Tuesday 4 December 2018 17:14, UK
Lewis Hamilton has made the perfect start to his Japanese GP weekend by doubling up in Friday practice, with Mercedes dominating Ferrari once again in the second session.
Hamilton led another Mercedes one-two in Practice Two and posted the fastest Suzuka lap of the weekend after bolting on the supersoft tyres, finishing four tenths ahead of Valtteri Bottas again.
"This track is awesome. I'm having the best day!" giggled Hamilton after completing his flying laps.
But while Sebastian Vettel, 50 points behind Hamilton in the championship, cut Ferrari's deficit to Mercedes slightly from the early morning session, he was still 0.833s behind his rival's impressive 1:28.217.
Ferrari are believed to have been running their engines in 'conservative mode' on Friday, but the huge gap will still be worrying as they look to revitalise a title charge which has faded since the summer break.
"Mercedes are just dominant again - Ferrari really need to get their stuff together," noted Sky F1's Paul di Resta.
"They may come and surprise us tomorrow but you've got to look at what Hamilton's doing. The gap to Bottas is huge and he's on top form."
Kimi Raikkonen was fifth for the Scuderia, sandwiching the Red Bulls, who dropped off the pace in P2.
Max Verstappen was their lead car but more than a second off Hamilton's benchmark, with Daniel Ricciardo a further two tenths behind in sixth.
"It's like rallycross, drifting everywhere," said Verstappen as he struggled for balance in his RB14.
Esteban Ocon and Romain Grosjean shone again to lead the midfield, though the Force India driver was half a second clear of his French compatriot in seventh.
Sauber appear to be in the running for Q3 again with Marcus Ericsson up in ninth, while there were problems at Toro Rosso, who are debuting Honda's much-vaunted 'spec three' engine this weekend.
Though Brendon Hartley completed the top-10 for the Red Bull junior team, Pierre Gasly was stuck in the garage for much of the session after suffering a fuel issue.
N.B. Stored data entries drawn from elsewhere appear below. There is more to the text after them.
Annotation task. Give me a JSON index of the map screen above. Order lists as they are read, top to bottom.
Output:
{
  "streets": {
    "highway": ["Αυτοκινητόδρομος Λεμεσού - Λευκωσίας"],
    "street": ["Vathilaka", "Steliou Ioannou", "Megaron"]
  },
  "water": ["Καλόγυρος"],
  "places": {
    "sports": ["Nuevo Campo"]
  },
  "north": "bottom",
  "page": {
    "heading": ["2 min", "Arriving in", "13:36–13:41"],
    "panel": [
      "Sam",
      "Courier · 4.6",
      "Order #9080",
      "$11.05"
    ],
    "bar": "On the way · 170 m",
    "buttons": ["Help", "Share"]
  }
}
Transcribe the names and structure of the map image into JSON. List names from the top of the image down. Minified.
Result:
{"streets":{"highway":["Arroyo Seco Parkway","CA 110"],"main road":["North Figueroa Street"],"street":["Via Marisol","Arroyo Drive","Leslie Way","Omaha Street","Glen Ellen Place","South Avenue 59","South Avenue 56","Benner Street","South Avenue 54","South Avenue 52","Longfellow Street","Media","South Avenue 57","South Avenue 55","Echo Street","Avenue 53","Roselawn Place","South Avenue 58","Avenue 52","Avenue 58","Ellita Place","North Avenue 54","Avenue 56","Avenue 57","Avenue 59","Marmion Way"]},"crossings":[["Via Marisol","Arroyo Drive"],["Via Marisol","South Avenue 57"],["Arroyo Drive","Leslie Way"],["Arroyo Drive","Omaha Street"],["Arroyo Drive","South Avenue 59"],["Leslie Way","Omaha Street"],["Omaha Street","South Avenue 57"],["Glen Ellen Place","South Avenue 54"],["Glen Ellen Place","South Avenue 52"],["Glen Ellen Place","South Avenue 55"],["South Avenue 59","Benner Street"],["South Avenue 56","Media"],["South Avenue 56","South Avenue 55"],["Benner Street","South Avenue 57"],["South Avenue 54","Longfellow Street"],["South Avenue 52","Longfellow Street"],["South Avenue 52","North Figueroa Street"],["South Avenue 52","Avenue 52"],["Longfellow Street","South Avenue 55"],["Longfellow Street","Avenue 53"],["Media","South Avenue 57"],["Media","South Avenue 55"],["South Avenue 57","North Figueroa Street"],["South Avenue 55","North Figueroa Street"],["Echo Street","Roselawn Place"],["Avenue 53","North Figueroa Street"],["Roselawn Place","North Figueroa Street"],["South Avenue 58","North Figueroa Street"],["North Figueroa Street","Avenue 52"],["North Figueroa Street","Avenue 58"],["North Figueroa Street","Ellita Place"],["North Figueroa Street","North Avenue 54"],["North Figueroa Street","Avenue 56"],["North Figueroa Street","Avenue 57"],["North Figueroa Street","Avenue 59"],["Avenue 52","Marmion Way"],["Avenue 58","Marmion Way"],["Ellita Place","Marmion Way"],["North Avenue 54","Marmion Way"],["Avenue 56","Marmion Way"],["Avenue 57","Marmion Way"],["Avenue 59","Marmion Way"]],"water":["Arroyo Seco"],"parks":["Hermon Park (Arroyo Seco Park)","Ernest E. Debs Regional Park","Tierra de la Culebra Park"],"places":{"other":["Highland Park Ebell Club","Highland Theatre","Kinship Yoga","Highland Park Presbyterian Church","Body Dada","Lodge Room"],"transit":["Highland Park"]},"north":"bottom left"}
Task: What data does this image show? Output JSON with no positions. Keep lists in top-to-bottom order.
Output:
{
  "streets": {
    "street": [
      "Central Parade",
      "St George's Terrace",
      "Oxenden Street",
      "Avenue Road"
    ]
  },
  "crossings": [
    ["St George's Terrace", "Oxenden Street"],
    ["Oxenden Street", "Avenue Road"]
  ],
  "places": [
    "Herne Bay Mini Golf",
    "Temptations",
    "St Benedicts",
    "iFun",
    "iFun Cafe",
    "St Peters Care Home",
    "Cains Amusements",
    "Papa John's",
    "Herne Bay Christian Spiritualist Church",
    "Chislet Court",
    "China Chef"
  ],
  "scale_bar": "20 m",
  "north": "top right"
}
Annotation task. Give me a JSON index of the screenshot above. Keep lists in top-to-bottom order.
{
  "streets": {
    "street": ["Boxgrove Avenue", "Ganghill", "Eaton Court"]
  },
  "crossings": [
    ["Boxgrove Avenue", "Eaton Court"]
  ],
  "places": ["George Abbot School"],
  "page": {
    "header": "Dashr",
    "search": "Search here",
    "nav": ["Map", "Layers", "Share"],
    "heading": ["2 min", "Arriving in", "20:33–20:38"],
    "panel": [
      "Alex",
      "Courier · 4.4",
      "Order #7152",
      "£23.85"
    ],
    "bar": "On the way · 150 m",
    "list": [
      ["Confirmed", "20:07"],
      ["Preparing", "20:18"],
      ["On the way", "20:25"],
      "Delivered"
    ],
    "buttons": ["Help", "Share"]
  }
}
He eventually finished 13th, but there will be reliability concerns from his team who are expecting a major boost at Honda's home race.
McLaren and Williams, former mainstays at the front of the grid, locked out the bottom four positions, with Stoffel Vandoorne more than a second adrift of his team-mate Fernando Alonso.
The Belgian, set to leave F1 at the end of the season, propped up the timesheets.